Victories are transient. I'm curious how far this will go, so I push it -- I start writing this blog entry. After an incredible amount of happy playing, eventually there's a door slamming and Noah wailing.
I hang out with Noah. He doesn't want a hug and won't tell me why he's crying. "Shall I cry too?" I say, and he nods. We cry together for a while, and he finds it too funny to keep it up.
"I'm crying about my slippers," I say between sobs. "What are you crying about?"
"I'm crying, about... the doll!" It's impossible to capture Noah's punctuated, dramatic cadences typographically.

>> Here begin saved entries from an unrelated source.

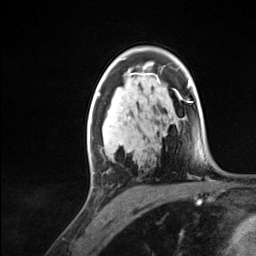
Breast MRI (dynamic contrast-enhanced), one axial slice; position 83 of 124 along the scan axis; cropped to one breast; dynamic contrast-enhanced series, time point 2 of 7 at this slice position (early post-contrast); 3 T; TE 1.8 ms, TR 4.7 ms; 1.3 mm slice thickness; 256 × 256 image matrix. Female patient.
Outlined on this slice (semi-automatically segmented with operator editing):
- enhancing-tissue mask used for the functional tumour volume (all voxels passing the contrast-enhancement thresholds inside the analysis volume; usually the tumour): box from (x=88, y=94) to (x=124, y=174) px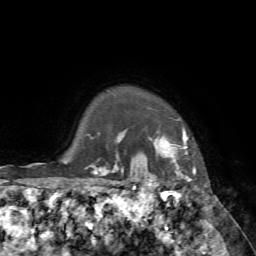
Breast MRI, one axial slice; position 64 of 72 along the scan axis; cropped to one breast; dynamic contrast-enhanced series, time point 2 of 7 at this slice position (early post-contrast); 1.5 T; TE 4.2 ms, TR 8.7 ms; 256 × 256 image matrix, field of view 180 × 180 mm. Female patient.
Annotated regions visible in this slice (semi-automatically segmented with operator editing):
- enhancing-tissue mask used for the functional tumour volume (all voxels passing the contrast-enhancement thresholds inside the analysis volume; usually the tumour): bounding box <140,133,194,183> (left, top, right, bottom; pixels)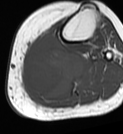
MRI of an extremity soft-tissue mass, one axial slice. MR volume resampled by the dataset authors to the PET/CT grid (not the native acquisition matrix). 3.27 mm slice thickness. 123 × 134 image matrix, field of view 120 × 131 mm. Female patient. Case-level facts recorded for this patient, not image findings: histological type: extraskeletal high grade osteogenic sarcoma; grade: high; site of the primary tumour: left calf.
Annotated regions visible in this slice (expert contour drawn on MRI and transferred to this co-registered scan by the dataset authors):
- gross tumour volume (mass): box from (x=22, y=32) to (x=84, y=99) px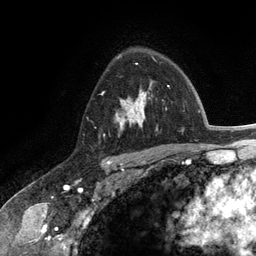
Breast MRI (dynamic contrast-enhanced), one axial slice; position 85 of 134 along the scan axis; cropped to one breast; dynamic contrast-enhanced series, time point 2 of 6 at this slice position (early post-contrast); 3 T; TE 2.8 ms, TR 7.3 ms; 1.2 mm slice thickness; 256 × 256 image matrix, field of view 180 × 180 mm. Female patient.
Structures marked on this image (semi-automatic segmentation, software-assisted and operator-edited):
- enhancing-tissue mask used for the functional tumour volume (all voxels passing the contrast-enhancement thresholds inside the analysis volume; usually the tumour): box from (x=116, y=57) to (x=158, y=132) px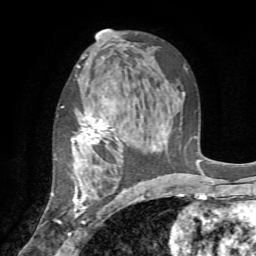
Breast MRI (dynamic contrast-enhanced), one axial slice; cropped to one breast; dynamic contrast-enhanced series, time point 2 of 7 at this slice position (early post-contrast); 1.5 T; TE 4.2 ms, TR 8.7 ms; 2.2 mm slice thickness; 256 × 256 image matrix, field of view 180 × 180 mm. Female patient.
Annotated regions visible in this slice (semi-automatic segmentation, software-assisted and operator-edited):
- enhancing-tissue mask used for the functional tumour volume (all voxels passing the contrast-enhancement thresholds inside the analysis volume; usually the tumour): bounding box [x1, y1, x2, y2] px = [55, 95, 132, 235]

We go knock on Aviva's door. The dolls, you see, needed to sleep, and Noah refused to honor their bedtime. Some bargaining ensues and he goes happily off with the most wakeful doll.
"I just wanted some alone-time," Aviva says, "because he's so frustrating."
"You did a great job babysitting, Aviva. But I guess enough is enough. I'll take over again."
"Thanks," Aviva says, and retreats to her room.
So I left them at it a little too long. But the mood has improved dramatically -- he's happily playing in here, she's happily playing in there, and any whiff of grim oppositional defiance, sulkiness, or playing at agressors-and-victims is gone.
I'm calling it a "parenting victory"
But, of course, it's not really mainly my parenting victory; it's at least as much their sistering and brothering victory.
And Esther found my slippers! (They were squished in under the chair by the front door).